‘Time is life’: the Delhi clinic treating the city’s heat stroke victims

27 06 2024 | 11:24Amrit Dhillon in Delhi

As Dr Amlendu Yadav flicks the switch, the large pipe starts gushing water while he shovels ice into the tub. In two minutes, it is full, ready for the next patient in his newly created emergency heatstroke unit at Ram Manohar Lohia hospital in the Indian capital.

The point, he explains, is speed. Heatstroke patients need to be dunked in the bath the moment they arrive at the hospital if they are to stand a chance of surviving.

“Time is life, time is tissue,” said Yadav, head of emergency medicine. “It is imperative to bring a patient’s temperature down fast and this is the quickest way. That’s why the water pipe is big so that the 250 litre tub fills fast and why the ice making machine can make 50 kilos of ice.”

The hospital has seen well over 50 heatstroke patients in the past week. People in Delhi and much of north India have been battered by relentlessly high temperatures of 40 degrees or more every single day since mid-May. March was the hottest month ever recorded. At the start of June, Delhi recorded its highest ever temperature, with two weather stations in the capital reporting temperatures of 49C (120.2F) and 49.1C (120.38F).

According to newspapers that have collated figures, hospitals in Delhi have reported 275 deaths in the heatwave since mid-May. The real figure is believed to be much higher. Many such deaths, overwhelmingly involving poor labourers working outdoors, go unrecorded with neither relatives nor doctors recognising that heatstroke was the cause.

Many Indian people, although accustomed to hot weather, are unaware that being outside in exceptionally high temperatures can damage the kidneys and liver, cause unconsciousness and lead to organ failure.

“They don’t recognise the symptoms so they continue working until they feel confused and in that confusion they don’t seek help and eventually collapse. Usually, we have to put the patients who come to us straight on to the ventilator,” said Dr Seema Wasnik who works with Yadav.

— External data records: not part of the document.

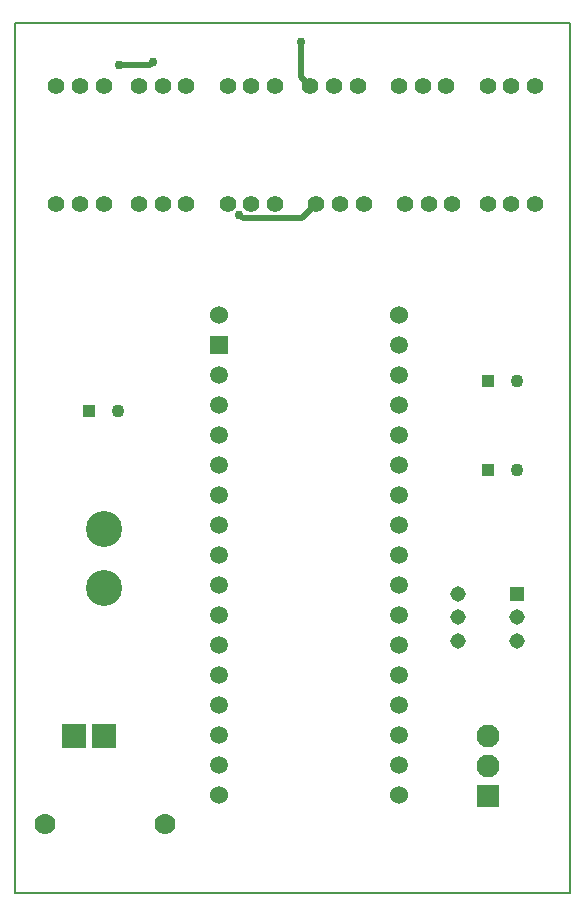
<source format=gbr>
G04 PROTEUS RS274X GERBER FILE*
%FSLAX45Y45*%
%MOMM*%
G01*
%ADD10C,0.508000*%
%ADD11C,0.762000*%
%ADD12R,1.510000X1.510000*%
%ADD13C,1.510000*%
%ADD14C,1.524000*%
%ADD15C,1.397000*%
%ADD16C,0.000000*%
%ADD17C,3.048000*%
%ADD18C,1.778000*%
%ADD19C,1.100000*%
%ADD70R,1.100000X1.100000*%
%ADD71R,1.308100X1.308100*%
%ADD20C,1.308100*%
%ADD21R,1.940000X1.940000*%
%ADD22C,0.254000*%
%ADD23C,1.940000*%
%ADD24R,2.032000X2.032000*%
%ADD25C,0.203200*%
D10*
X+6896862Y+8407313D02*
X+6925596Y+8378579D01*
X+7428579Y+8378579D01*
X+7550000Y+8500000D01*
X+7500000Y+9500000D02*
X+7422132Y+9577868D01*
X+7422132Y+9867835D01*
X+5880156Y+9673559D02*
X+6139946Y+9673559D01*
X+6165309Y+9698922D01*
D11*
X+6896862Y+8407313D03*
X+6800000Y+8500000D03*
X+7422132Y+9867835D03*
X+5880156Y+9673559D03*
X+6165309Y+9698922D03*
D12*
X+6726000Y+7306000D03*
D13*
X+6726000Y+7052000D03*
X+6726000Y+6798000D03*
X+6726000Y+6544000D03*
X+6726000Y+6290000D03*
X+6726000Y+6036000D03*
X+6726000Y+5782000D03*
X+6726000Y+5528000D03*
X+6726000Y+5274000D03*
X+6726000Y+5020000D03*
X+6726000Y+4766000D03*
X+6726000Y+4512000D03*
X+6726000Y+4258000D03*
X+6726000Y+4004000D03*
X+6726000Y+3750000D03*
X+8250000Y+3750000D03*
X+8250000Y+4004000D03*
X+8250000Y+4258000D03*
X+8250000Y+4512000D03*
X+8250000Y+4766000D03*
X+8250000Y+5020000D03*
X+8250000Y+5274000D03*
X+8250000Y+5528000D03*
X+8250000Y+5782000D03*
X+8250000Y+6036000D03*
X+8250000Y+6290000D03*
X+8250000Y+6544000D03*
X+8250000Y+6798000D03*
X+8250000Y+7052000D03*
X+8250000Y+7306000D03*
D14*
X+6726000Y+3496000D03*
X+8250000Y+3496000D03*
X+6726000Y+7560000D03*
X+8250000Y+7560000D03*
D15*
X+5750000Y+9500000D03*
D16*
X+5750000Y+9500000D03*
D15*
X+5550000Y+9500000D03*
D16*
X+5550000Y+9500000D03*
D15*
X+5350000Y+9500000D03*
D16*
X+5350000Y+9500000D03*
D15*
X+6450000Y+9500000D03*
D16*
X+6450000Y+9500000D03*
D15*
X+6250000Y+9500000D03*
D16*
X+6250000Y+9500000D03*
D15*
X+6050000Y+9500000D03*
D16*
X+6050000Y+9500000D03*
D15*
X+7200000Y+9500000D03*
D16*
X+7200000Y+9500000D03*
D15*
X+7000000Y+9500000D03*
D16*
X+7000000Y+9500000D03*
D15*
X+6800000Y+9500000D03*
D16*
X+6800000Y+9500000D03*
D15*
X+7900000Y+9500000D03*
D16*
X+7900000Y+9500000D03*
D15*
X+7700000Y+9500000D03*
D16*
X+7700000Y+9500000D03*
D15*
X+7500000Y+9500000D03*
D16*
X+7500000Y+9500000D03*
D15*
X+8650000Y+9500000D03*
D16*
X+8650000Y+9500000D03*
D15*
X+8450000Y+9500000D03*
D16*
X+8450000Y+9500000D03*
D15*
X+8250000Y+9500000D03*
D16*
X+8250000Y+9500000D03*
D15*
X+9400000Y+9500000D03*
D16*
X+9400000Y+9500000D03*
D15*
X+9200000Y+9500000D03*
D16*
X+9200000Y+9500000D03*
D15*
X+9000000Y+9500000D03*
D16*
X+9000000Y+9500000D03*
D15*
X+5750000Y+8500000D03*
D16*
X+5750000Y+8500000D03*
D15*
X+5550000Y+8500000D03*
D16*
X+5550000Y+8500000D03*
D15*
X+5350000Y+8500000D03*
D16*
X+5350000Y+8500000D03*
D15*
X+6450000Y+8500000D03*
D16*
X+6450000Y+8500000D03*
D15*
X+6250000Y+8500000D03*
D16*
X+6250000Y+8500000D03*
D15*
X+6050000Y+8500000D03*
D16*
X+6050000Y+8500000D03*
D15*
X+7200000Y+8500000D03*
D16*
X+7200000Y+8500000D03*
D15*
X+7000000Y+8500000D03*
D16*
X+7000000Y+8500000D03*
D15*
X+6800000Y+8500000D03*
D16*
X+6800000Y+8500000D03*
D15*
X+7950000Y+8500000D03*
D16*
X+7950000Y+8500000D03*
D15*
X+7750000Y+8500000D03*
D16*
X+7750000Y+8500000D03*
D15*
X+7550000Y+8500000D03*
D16*
X+7550000Y+8500000D03*
D15*
X+8700000Y+8500000D03*
D16*
X+8700000Y+8500000D03*
D15*
X+8500000Y+8500000D03*
D16*
X+8500000Y+8500000D03*
D15*
X+8300000Y+8500000D03*
D16*
X+8300000Y+8500000D03*
D15*
X+9400000Y+8500000D03*
D16*
X+9400000Y+8500000D03*
D15*
X+9200000Y+8500000D03*
D16*
X+9200000Y+8500000D03*
D15*
X+9000000Y+8500000D03*
D16*
X+9000000Y+8500000D03*
D17*
X+5750000Y+5250000D03*
X+5750000Y+5750380D03*
D18*
X+5250000Y+3250000D03*
X+6266000Y+3250000D03*
D19*
X+9250000Y+7000000D03*
D70*
X+9000000Y+7000000D03*
D19*
X+9250000Y+6250000D03*
D70*
X+9000000Y+6250000D03*
D19*
X+5875000Y+6750000D03*
D70*
X+5625000Y+6750000D03*
D71*
X+9250000Y+5200000D03*
D20*
X+9250000Y+5000000D03*
X+9250000Y+4800000D03*
X+8750000Y+5200000D03*
X+8750000Y+5000000D03*
X+8750000Y+4800000D03*
D21*
X+9000000Y+3492000D03*
D22*
X+9000000Y+3492000D03*
D23*
X+9000000Y+3746000D03*
X+9000000Y+4000000D03*
D24*
X+5500000Y+4000000D03*
X+5754000Y+4000000D03*
D25*
X+5000000Y+2667000D02*
X+9699000Y+2667000D01*
X+9699000Y+10033000D01*
X+5000000Y+10033000D01*
X+5000000Y+2667000D01*
M02*

</source>
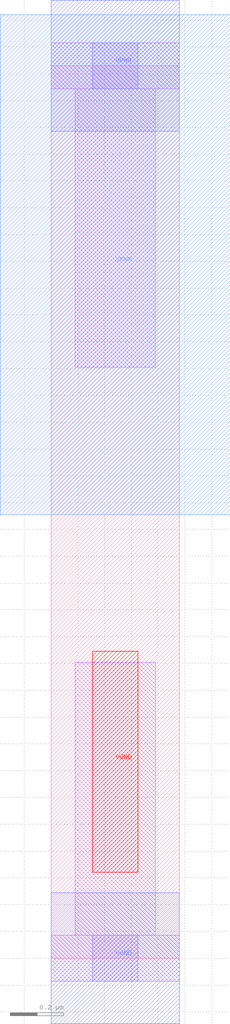
<source format=lef>
# Copyright 2020 The SkyWater PDK Authors
#
# Licensed under the Apache License, Version 2.0 (the "License");
# you may not use this file except in compliance with the License.
# You may obtain a copy of the License at
#
#     https://www.apache.org/licenses/LICENSE-2.0
#
# Unless required by applicable law or agreed to in writing, software
# distributed under the License is distributed on an "AS IS" BASIS,
# WITHOUT WARRANTIES OR CONDITIONS OF ANY KIND, either express or implied.
# See the License for the specific language governing permissions and
# limitations under the License.
#
# SPDX-License-Identifier: Apache-2.0

VERSION 5.7 ;
  NOWIREEXTENSIONATPIN ON ;
  DIVIDERCHAR "/" ;
  BUSBITCHARS "[]" ;
MACRO sky130_fd_sc_lp__tapvpwrvgnd_1
  CLASS CORE WELLTAP ;
  FOREIGN sky130_fd_sc_lp__tapvpwrvgnd_1 ;
  ORIGIN  0.000000  0.000000 ;
  SIZE  0.480000 BY  3.330000 ;
  SYMMETRY X Y R90 ;
  SITE unit ;
  PIN VGND
    DIRECTION INOUT ;
    USE GROUND ;
    PORT
      LAYER met1 ;
        RECT 0.000000 -0.245000 0.480000 0.245000 ;
      LAYER pwell ;
        RECT 0.155000 0.320000 0.325000 1.145000 ;
    END
  END VGND
  PIN VPWR
    DIRECTION INOUT ;
    USE POWER ;
    PORT
      LAYER met1 ;
        RECT 0.000000 3.085000 0.480000 3.575000 ;
      LAYER nwell ;
        RECT -0.190000 1.655000 0.670000 3.520000 ;
    END
  END VPWR
  OBS
    LAYER li1 ;
      RECT 0.000000 -0.085000 0.480000 0.085000 ;
      RECT 0.000000  3.245000 0.480000 3.415000 ;
      RECT 0.090000  0.085000 0.390000 1.105000 ;
      RECT 0.090000  2.205000 0.390000 3.245000 ;
    LAYER mcon ;
      RECT 0.155000 -0.085000 0.325000 0.085000 ;
      RECT 0.155000  3.245000 0.325000 3.415000 ;
  END
END sky130_fd_sc_lp__tapvpwrvgnd_1
END LIBRARY

</source>
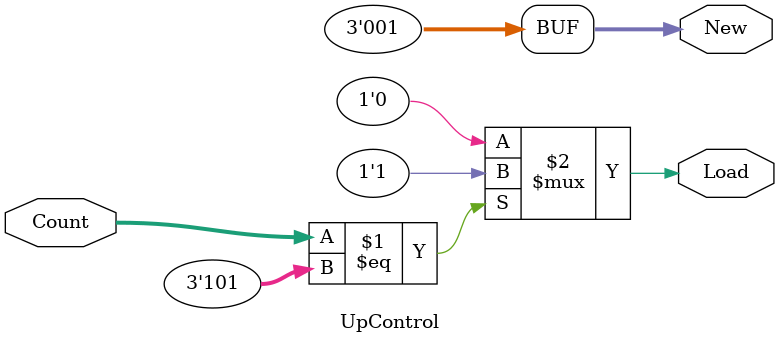
<source format=v>
module UpControl(
input [2:0] Count,
output Load,
output [2:0] New);
// The following statement means if Count equals 5,
// set Load equal to 1, otherwise set it equal to 0.
assign Load = (Count == 3'b101) ? 1'b1 : 1'b0;
assign New = 3'b001;
endmodule
</source>
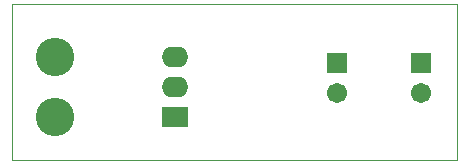
<source format=gbs>
%FSLAX25Y25*%
%MOIN*%
G70*
G01*
G75*
G04 Layer_Color=16711935*
%ADD10C,0.00400*%
%ADD11R,0.08000X0.06000*%
%ADD12O,0.08000X0.06000*%
%ADD13R,0.05906X0.05906*%
%ADD14C,0.05906*%
%ADD15C,0.12000*%
%ADD16C,0.02000*%
%ADD17C,0.01000*%
%ADD18C,0.00787*%
%ADD19R,0.08800X0.06800*%
%ADD20O,0.08800X0.06800*%
%ADD21R,0.06706X0.06706*%
%ADD22C,0.06706*%
%ADD23C,0.12800*%
D10*
X0Y0D02*
Y52000D01*
X148500D01*
Y0D02*
Y52000D01*
X0Y0D02*
X148500D01*
D19*
X54500Y14500D02*
D03*
D20*
Y24500D02*
D03*
Y34500D02*
D03*
D21*
X136500Y32500D02*
D03*
X108500D02*
D03*
D22*
X136500Y22500D02*
D03*
X108500D02*
D03*
D23*
X14500Y34500D02*
D03*
Y14500D02*
D03*
M02*

</source>
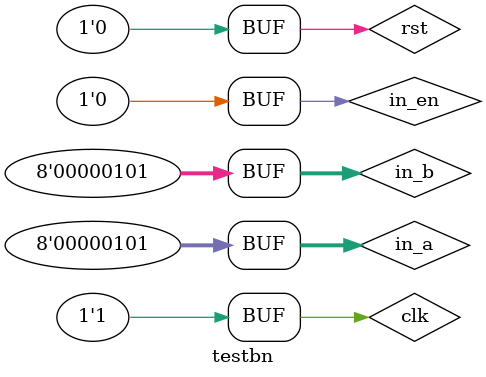
<source format=v>
`timescale 1ns / 1ps


module testbn;

	// Inputs
	reg clk;
	reg rst;
	reg in_en;
	reg [7:0] in_a;
	reg [7:0] in_b;

	// Outputs
	wire [15:0] prdct;
	wire out_en;

	// Instantiate the Unit Under Test (UUT)
	fsm_mulplier uut (
		.clk(clk), 
		.rst(rst), 
		.in_en(in_en), 
		.a(in_a), 
		.b(in_b), 
		.prdct(prdct), 
		.out_en(out_en)
	);
localparam T =20;

always begin
   clk = 0;
	#(T/2);
	clk = 1;
	#(T/2);
	      end
	initial begin
		// Initialize Inputs
		rst = 1;
		in_en = 0;
		in_a = 0;
		in_b = 0;

		// Wait 100 ns for global reset to finish
		#70;
        rst = 0;
		#10
		in_en = 1'b1;
		in_a  = 8'b00000101 ;
		in_b  = 8'b00000101 ;
		#20
		in_en = 1'b0;
		// Add stimulus here

	end
      
endmodule


</source>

Outside the new unit, the corridors are crowded with people suffering from heatstroke-related ailments. “My husband works crushing stones all day and he began vomiting. I thought it was a viral infection or something he ate,” said Sharmila Devi, standing by her husband’s gurney.

Before the hospital opened the new heatstroke unit, doctors would use cold sponging, ice packs, and cold IV fluids to bring patients’ temperatures down. It was time-consuming and slow. Temperatures of 40C – Yadav has even seen 43C – take time to come down and in this time the organs can be damaged.

The tubs reduce that time to 25 to 30 minutes as the cold water acts on the body’s surface area. While inside the tub, the patient’s vital signs are constantly monitored. Once the temperature comes down, the patient is moved to the ICU.

If more than two patients are admitted, the unit has an inflatable tub – essentially a paddling pool – which has the advantage of being portable and easy to transport to wherever the patient is.

Dileep Mavalankar, a public health specialist who helped to formulate India’s first Heat Action Plan for Ahmedabad in Gujarat, said it was unconscionable that a decade later, hardly any other cities have followed suit.

Delhi devised a plan this year that includes “early warning systems” but there has been no sign of progress during the current heatwave.

Speaking to the Times of India, Mavalankar said the Indian Meteorological Department website predicted a heatwave but the government did little to prepare the public.

“We’ve been breaking heat records now since 2022. Unless we take action now, it will only get worse,” he said.

Some rain brought very slight relief over the weekend – temperatures fell to 37C – but the meteorological department said higher temperatures were set to return.

Human-caused climate breakdown is making every heatwave in the world more intense and more likely to happen. Some, such as the extreme heatwave in western Canada and the US in 2021, would have been all but impossible without global heating.